Dear The Pale King by David Foster Wallace,
I have a tendency to enjoy books that many readers deem boring, dull, longwinded, and painstakingly meticulous. (Examples? Absalom, Absalom! by William Faulkner, War and Peace by Leo Tolstoy, Grant by Ron Chernow, etc.) There’s just something about an author putting in an enormous amount of time and effort to include an exorbitant amount of details that makes me desperately want to know why. Certainly there must be some point to it all; why else would they bother writing such a book?
Knowing this little tidbit about my reading preferences, you can imagine my intrigue and delight when I stumbled upon you while scrolling through audiobooks on the Libby app. A 548-page book about a fictional David Foster Wallace being a new trainee at the IRS Regional Examination Center in Peoria, Illinois?? You seemed like exactly the kind of bizarrely mundane book I would enjoy. You also have a very interesting backstory–unfinished at the time of David Foster Wallace’s death, you were published posthumously after being compiled and put into the order that it was thought Wallace’s various parts should go in by someone else. It seemed strange to me but also sort of fitting that my first David Foster Wallace book was his last.
I love novels that have a sort of double-meaning to them, where the meaning on its face is deepened and really brought to life by the extrapolated contextualized meaning underneath. Here, on the surface you seem to be merely a book about a new IRS accountant trying to get his professional bearing. However, that facade is broken about a third of the way through you when David Foster Wallace suddenly speaks to the reader directly as the novelist. Not only did Wallace put himself in the story as a character, but he also asserts himself as a writer.
In this brilliant chapter, I began to understand just the point that Wallace was trying to make in your many, many pages. On the surface, you’re about the boredom of being an accountant; however, there’s a larger point to be made here about the nature and role that boredom plays in society. Boredom, Wallace asserts, is essential. Without certain rather mundane work, such as accounting, society as we know it would not function as it does today. He argues that over time we have come to see these dull tasks as less valuable despite their vital role in our lives.
“We’ve changed the way we think of ourselves as citizens. We don’t think of ourselves as citizens in the old sense of being small parts of something larger and infinitely more important to which we have serious responsibilities. We do still think of ourselves as citizens in the sense of being beneficiaries—we’re actually conscious of our rights as American citizens and the nation’s responsibilities to us and ensuring we get our share of the American pie. We think of ourselves now as eaters of the pie instead of makers of the pie. So who makes the pie?”
You made me think about the role that social media and other online platforms have played a role in this shift. Suddenly everyone wants to do something exciting and entertaining for their job, and that’s all well and good–until no one is doing the mundane tasks that keep our society actually running smoothly. To be quite honest, I questioned my own habits online while reading you.
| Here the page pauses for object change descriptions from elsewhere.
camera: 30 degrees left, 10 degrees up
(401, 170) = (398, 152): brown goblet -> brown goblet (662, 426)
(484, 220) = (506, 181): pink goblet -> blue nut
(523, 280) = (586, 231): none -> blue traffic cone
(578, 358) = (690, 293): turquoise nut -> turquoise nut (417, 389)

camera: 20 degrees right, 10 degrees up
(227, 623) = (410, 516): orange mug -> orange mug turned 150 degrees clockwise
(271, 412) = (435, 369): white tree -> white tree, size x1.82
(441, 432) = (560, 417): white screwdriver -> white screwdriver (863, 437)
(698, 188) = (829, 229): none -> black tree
For instance, why do I love blogging and bookstagram so much? Does it have anything to do with this new societal desire to leave boredom in the dust forever? I think it’s important to keep the bigger picture in mind. What’s really important to us and to the world at large? What is actually necessary?
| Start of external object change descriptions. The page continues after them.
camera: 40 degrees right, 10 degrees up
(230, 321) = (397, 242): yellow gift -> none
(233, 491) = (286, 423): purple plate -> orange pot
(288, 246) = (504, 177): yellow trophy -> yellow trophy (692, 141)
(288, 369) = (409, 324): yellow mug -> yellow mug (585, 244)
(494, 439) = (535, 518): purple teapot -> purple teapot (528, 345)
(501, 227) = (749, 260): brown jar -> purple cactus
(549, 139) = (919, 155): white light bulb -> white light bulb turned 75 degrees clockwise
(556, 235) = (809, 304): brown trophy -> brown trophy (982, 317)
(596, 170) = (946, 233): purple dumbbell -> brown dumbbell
Strangely, you also motivated and inspired me to work even harder. As someone currently in their first year of law school, I’m no stranger to the rote and the mundane. While much of my law school work is fascinating and thought-provoking, there are inevitably subjects that I find more interesting than others. However, you helped remind me why those rather dull topics and tasks are equally as important–if not even more so–than the exciting, dynamic ones. But you assert that finding determination and even a kind of enjoyment in the mundane may be a key to unlocking countless doors in the future. This idea is perfectly summed up in this quote that you deliver later on in the story:
“It is the key to modern life. If you are immune to boredom, there is literally nothing you cannot accomplish.”
All in all, you are both an odd and oddly satisfying novel. It’s not every day that you read about such a specific, narrow subject matter with such relevant abstract point behind it. The amount of detail you possess is absolutely extraordinary and, at some points, overwhelming. Listening to the audiobook version of you was like standing in the midst of a waterfall–just a constant flood of information, a stream of consciousness like no other. And while you did seem to drag on and become a bit dull at times, I can hardly fault you for that. After all, isn’t that in line with the very point you’re trying to make?
You’re one of a kind, The Pale King. And although you were David Foster Wallace’s last novel, you certainly won’t be the last novel of his that I read.